» Task directions
Print the listing below in full. Alter nothing.

──────── Dataset section ────────

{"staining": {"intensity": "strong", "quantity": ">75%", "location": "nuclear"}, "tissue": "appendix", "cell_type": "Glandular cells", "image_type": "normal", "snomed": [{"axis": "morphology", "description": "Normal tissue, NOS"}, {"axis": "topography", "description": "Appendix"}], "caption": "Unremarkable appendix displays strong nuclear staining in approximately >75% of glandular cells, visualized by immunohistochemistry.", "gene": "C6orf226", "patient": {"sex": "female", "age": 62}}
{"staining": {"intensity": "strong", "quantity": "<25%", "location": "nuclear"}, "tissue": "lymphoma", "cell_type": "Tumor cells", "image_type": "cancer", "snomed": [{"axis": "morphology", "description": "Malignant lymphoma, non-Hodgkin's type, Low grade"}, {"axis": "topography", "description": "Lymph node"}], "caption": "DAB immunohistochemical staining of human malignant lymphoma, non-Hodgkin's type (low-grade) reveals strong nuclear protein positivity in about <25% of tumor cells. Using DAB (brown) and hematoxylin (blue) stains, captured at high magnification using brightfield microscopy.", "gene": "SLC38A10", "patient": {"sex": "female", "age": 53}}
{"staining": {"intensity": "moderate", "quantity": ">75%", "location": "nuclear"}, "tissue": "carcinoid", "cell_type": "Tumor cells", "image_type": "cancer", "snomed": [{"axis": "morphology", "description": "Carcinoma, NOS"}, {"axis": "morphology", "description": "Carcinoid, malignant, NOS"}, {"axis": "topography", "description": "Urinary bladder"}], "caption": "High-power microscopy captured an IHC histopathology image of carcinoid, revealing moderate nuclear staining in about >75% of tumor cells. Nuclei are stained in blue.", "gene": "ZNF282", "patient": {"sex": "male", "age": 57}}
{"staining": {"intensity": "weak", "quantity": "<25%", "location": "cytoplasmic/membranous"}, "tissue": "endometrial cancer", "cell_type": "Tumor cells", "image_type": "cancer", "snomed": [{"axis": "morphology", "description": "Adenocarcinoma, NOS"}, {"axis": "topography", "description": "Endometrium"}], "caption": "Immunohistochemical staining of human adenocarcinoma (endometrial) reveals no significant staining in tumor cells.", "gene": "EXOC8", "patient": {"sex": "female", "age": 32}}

────────

» Expected output
{"staining": {"intensity": "strong", "quantity": ">75%", "location": "nuclear"}, "tissue": "appendix", "cell_type": "Glandular cells", "image_type": "normal", "snomed": [{"axis": "morphology", "description": "Normal tissue, NOS"}, {"axis": "topography", "description": "Appendix"}], "caption": "Unremarkable appendix displays strong nuclear staining in approximately >75% of glandular cells, visualized by immunohistochemistry.", "gene": "C6orf226", "patient": {"sex": "female", "age": 62}}
{"staining": {"intensity": "strong", "quantity": "<25%", "location": "nuclear"}, "tissue": "lymphoma", "cell_type": "Tumor cells", "image_type": "cancer", "snomed": [{"axis": "morphology", "description": "Malignant lymphoma, non-Hodgkin's type, Low grade"}, {"axis": "topography", "description": "Lymph node"}], "caption": "DAB immunohistochemical staining of human malignant lymphoma, non-Hodgkin's type (low-grade) reveals strong nuclear protein positivity in about <25% of tumor cells. Using DAB (brown) and hematoxylin (blue) stains, captured at high magnification using brightfield microscopy.", "gene": "SLC38A10", "patient": {"sex": "female", "age": 53}}
{"staining": {"intensity": "moderate", "quantity": ">75%", "location": "nuclear"}, "tissue": "carcinoid", "cell_type": "Tumor cells", "image_type": "cancer", "snomed": [{"axis": "morphology", "description": "Carcinoma, NOS"}, {"axis": "morphology", "description": "Carcinoid, malignant, NOS"}, {"axis": "topography", "description": "Urinary bladder"}], "caption": "High-power microscopy captured an IHC histopathology image of carcinoid, revealing moderate nuclear staining in about >75% of tumor cells. Nuclei are stained in blue.", "gene": "ZNF282", "patient": {"sex": "male", "age": 57}}
{"staining": {"intensity": "weak", "quantity": "<25%", "location": "cytoplasmic/membranous"}, "tissue": "endometrial cancer", "cell_type": "Tumor cells", "image_type": "cancer", "snomed": [{"axis": "morphology", "description": "Adenocarcinoma, NOS"}, {"axis": "topography", "description": "Endometrium"}], "caption": "Immunohistochemical staining of human adenocarcinoma (endometrial) reveals no significant staining in tumor cells.", "gene": "EXOC8", "patient": {"sex": "female", "age": 32}}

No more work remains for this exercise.